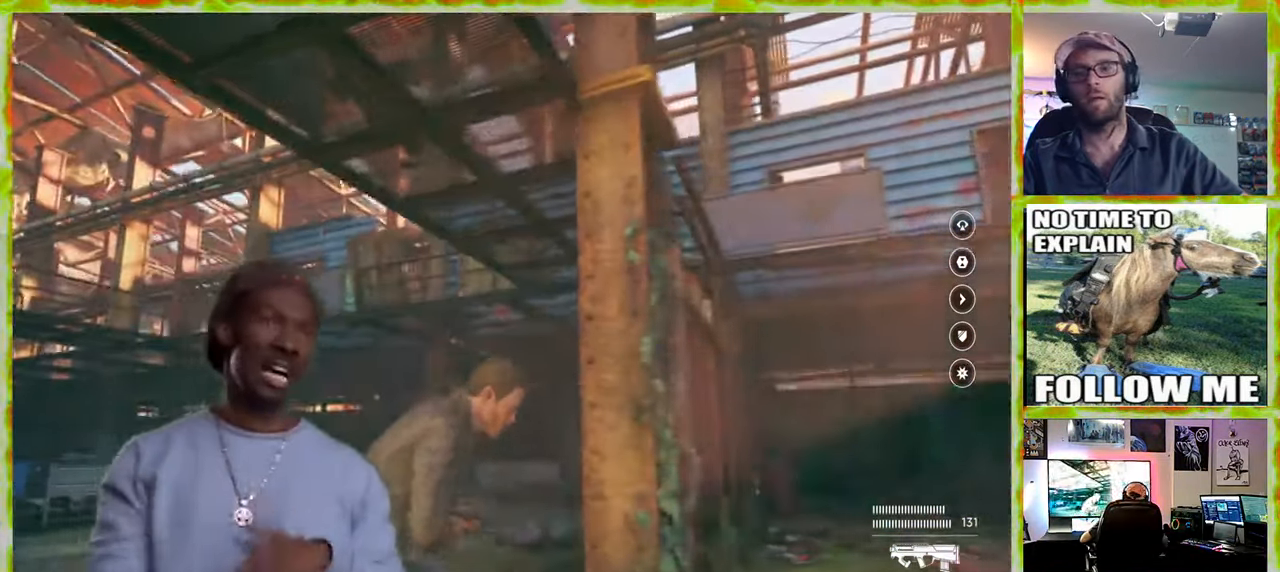
{"keys": ["d", "w"], "mouse": [], "events": [[150, "w", "down"]]}
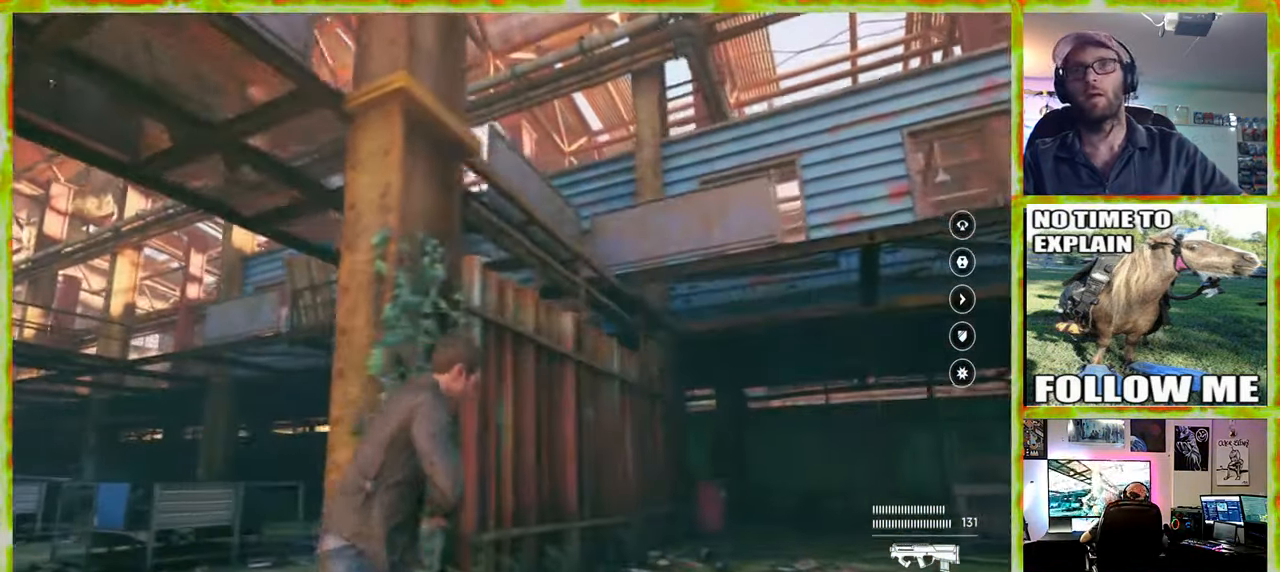
{"keys": ["w"], "mouse": [], "events": [[367, "d", "up"]]}
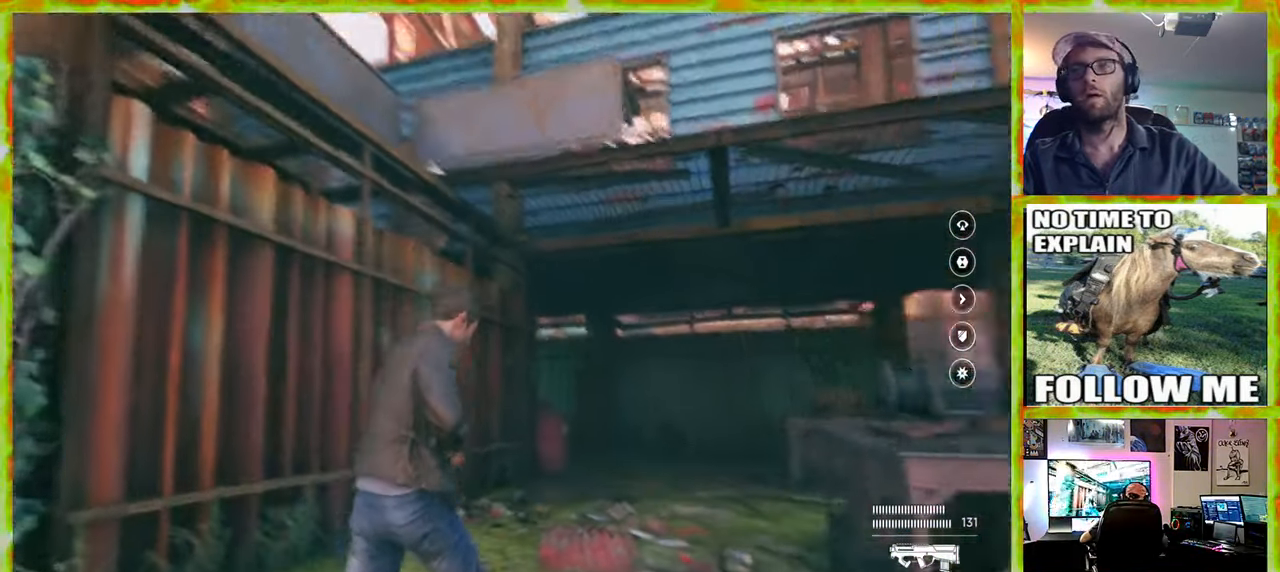
{"keys": ["w"], "mouse": [], "events": [[100, "a", "down"], [234, "a", "up"]]}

★ ★ ★ ★

# [YOUR GOAL]
The expected output is every line of the data, unchanged, with the pictures skipped.

# [ANSWER BELOW]
{"keys": ["d", "w"], "mouse": [], "events": [[150, "w", "down"]]}
{"keys": ["w"], "mouse": [], "events": [[367, "d", "up"]]}
{"keys": ["w"], "mouse": [], "events": [[100, "a", "down"], [234, "a", "up"]]}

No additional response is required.